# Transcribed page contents
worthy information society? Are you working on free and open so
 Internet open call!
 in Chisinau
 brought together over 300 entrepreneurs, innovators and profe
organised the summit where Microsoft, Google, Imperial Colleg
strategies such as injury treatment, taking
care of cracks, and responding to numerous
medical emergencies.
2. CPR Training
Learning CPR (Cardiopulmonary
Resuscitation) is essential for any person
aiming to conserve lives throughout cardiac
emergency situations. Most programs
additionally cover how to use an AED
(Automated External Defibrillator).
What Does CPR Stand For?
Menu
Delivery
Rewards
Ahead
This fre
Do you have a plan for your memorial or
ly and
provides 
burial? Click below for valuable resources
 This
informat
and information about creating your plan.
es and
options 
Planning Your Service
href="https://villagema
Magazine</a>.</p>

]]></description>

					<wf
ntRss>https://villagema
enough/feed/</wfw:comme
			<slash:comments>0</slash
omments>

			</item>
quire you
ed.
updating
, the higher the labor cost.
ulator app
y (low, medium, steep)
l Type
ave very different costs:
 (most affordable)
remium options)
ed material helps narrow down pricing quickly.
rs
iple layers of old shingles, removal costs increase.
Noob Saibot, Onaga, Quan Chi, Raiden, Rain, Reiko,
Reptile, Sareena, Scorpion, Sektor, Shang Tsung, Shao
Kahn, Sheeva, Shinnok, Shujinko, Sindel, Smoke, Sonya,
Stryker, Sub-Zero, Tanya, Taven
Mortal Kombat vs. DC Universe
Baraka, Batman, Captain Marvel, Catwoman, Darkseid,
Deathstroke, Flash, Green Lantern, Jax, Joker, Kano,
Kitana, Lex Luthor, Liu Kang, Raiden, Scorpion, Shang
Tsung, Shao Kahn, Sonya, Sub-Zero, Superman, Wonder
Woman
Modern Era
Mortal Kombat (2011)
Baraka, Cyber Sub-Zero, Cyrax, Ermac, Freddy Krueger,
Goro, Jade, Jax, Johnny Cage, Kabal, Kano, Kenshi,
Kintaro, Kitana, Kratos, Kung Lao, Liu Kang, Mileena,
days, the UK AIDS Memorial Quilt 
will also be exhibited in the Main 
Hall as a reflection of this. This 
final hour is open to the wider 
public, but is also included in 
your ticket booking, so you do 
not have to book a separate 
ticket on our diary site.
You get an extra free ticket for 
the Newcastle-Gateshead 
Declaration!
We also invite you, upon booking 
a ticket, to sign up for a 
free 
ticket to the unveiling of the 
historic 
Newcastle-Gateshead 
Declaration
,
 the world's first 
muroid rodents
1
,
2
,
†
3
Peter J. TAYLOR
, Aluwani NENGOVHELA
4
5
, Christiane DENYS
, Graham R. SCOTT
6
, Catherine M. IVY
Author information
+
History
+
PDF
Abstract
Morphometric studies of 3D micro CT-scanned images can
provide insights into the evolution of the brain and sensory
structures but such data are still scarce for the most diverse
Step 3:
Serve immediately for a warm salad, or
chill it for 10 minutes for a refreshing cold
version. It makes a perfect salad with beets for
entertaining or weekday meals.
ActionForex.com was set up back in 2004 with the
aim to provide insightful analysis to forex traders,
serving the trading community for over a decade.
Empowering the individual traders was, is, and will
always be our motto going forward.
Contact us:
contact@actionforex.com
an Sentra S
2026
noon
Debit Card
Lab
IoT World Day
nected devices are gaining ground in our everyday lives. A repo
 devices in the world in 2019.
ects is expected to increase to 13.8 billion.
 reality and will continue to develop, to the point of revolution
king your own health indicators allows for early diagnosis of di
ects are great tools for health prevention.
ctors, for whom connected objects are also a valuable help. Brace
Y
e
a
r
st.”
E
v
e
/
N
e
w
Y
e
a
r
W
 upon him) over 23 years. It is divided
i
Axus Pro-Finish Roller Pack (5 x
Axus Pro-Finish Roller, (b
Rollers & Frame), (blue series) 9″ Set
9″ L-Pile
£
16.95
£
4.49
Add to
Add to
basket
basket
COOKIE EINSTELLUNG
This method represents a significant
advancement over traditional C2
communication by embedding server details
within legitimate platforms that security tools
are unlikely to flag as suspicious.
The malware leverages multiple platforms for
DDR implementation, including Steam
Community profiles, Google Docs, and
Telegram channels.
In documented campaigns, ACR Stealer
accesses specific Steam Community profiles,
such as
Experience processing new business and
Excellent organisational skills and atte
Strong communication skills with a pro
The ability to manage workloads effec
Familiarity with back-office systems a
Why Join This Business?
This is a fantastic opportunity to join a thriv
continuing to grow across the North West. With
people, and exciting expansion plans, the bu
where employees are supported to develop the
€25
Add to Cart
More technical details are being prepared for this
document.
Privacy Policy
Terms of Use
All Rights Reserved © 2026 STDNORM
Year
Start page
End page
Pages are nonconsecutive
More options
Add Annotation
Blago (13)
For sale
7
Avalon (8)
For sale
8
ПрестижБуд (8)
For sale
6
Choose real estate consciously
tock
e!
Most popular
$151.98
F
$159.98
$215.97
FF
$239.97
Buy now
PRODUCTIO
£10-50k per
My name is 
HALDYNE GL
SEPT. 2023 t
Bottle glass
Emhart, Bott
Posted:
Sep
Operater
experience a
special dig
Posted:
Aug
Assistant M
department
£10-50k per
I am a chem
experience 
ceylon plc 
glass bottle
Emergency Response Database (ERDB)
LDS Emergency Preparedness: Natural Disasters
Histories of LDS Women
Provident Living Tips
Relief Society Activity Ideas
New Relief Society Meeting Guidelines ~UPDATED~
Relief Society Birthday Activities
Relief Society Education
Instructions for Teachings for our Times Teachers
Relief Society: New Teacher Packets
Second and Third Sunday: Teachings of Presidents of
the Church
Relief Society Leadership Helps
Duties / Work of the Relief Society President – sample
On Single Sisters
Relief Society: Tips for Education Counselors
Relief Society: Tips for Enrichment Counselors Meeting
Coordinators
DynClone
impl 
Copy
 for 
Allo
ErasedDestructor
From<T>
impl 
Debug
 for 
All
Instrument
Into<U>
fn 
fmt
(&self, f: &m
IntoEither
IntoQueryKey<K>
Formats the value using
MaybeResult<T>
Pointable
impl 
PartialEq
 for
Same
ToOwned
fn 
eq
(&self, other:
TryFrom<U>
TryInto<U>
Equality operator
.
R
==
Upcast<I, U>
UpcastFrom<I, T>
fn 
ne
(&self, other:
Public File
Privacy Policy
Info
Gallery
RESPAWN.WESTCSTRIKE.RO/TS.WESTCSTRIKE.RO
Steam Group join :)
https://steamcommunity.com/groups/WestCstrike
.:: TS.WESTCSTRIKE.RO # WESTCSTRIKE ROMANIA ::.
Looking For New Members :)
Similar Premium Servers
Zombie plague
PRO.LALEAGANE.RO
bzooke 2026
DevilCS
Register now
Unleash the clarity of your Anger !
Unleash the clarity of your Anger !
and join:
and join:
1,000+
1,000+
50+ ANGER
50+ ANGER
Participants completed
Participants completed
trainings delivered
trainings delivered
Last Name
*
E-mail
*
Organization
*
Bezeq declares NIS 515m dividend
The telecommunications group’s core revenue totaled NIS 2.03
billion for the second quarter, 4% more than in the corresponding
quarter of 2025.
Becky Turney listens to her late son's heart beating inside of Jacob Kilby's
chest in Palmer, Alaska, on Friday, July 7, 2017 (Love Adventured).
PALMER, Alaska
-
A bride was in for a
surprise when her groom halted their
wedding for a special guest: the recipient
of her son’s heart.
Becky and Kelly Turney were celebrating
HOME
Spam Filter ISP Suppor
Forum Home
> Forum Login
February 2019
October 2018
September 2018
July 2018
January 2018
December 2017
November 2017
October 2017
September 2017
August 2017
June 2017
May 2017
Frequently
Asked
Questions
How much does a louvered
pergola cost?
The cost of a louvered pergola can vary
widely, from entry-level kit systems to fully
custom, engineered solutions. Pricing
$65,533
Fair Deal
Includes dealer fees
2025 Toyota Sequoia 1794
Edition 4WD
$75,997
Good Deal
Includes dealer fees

# Instructions for the task
Lines that hold "Tsung" are the ones to copy, so pick each out from the data.

# Answer for this exercise
Reptile, Sareena, Scorpion, Sektor, Shang Tsung, Shao
Tsung, Shao Kahn, Sonya, Sub-Zero, Superman, Wonder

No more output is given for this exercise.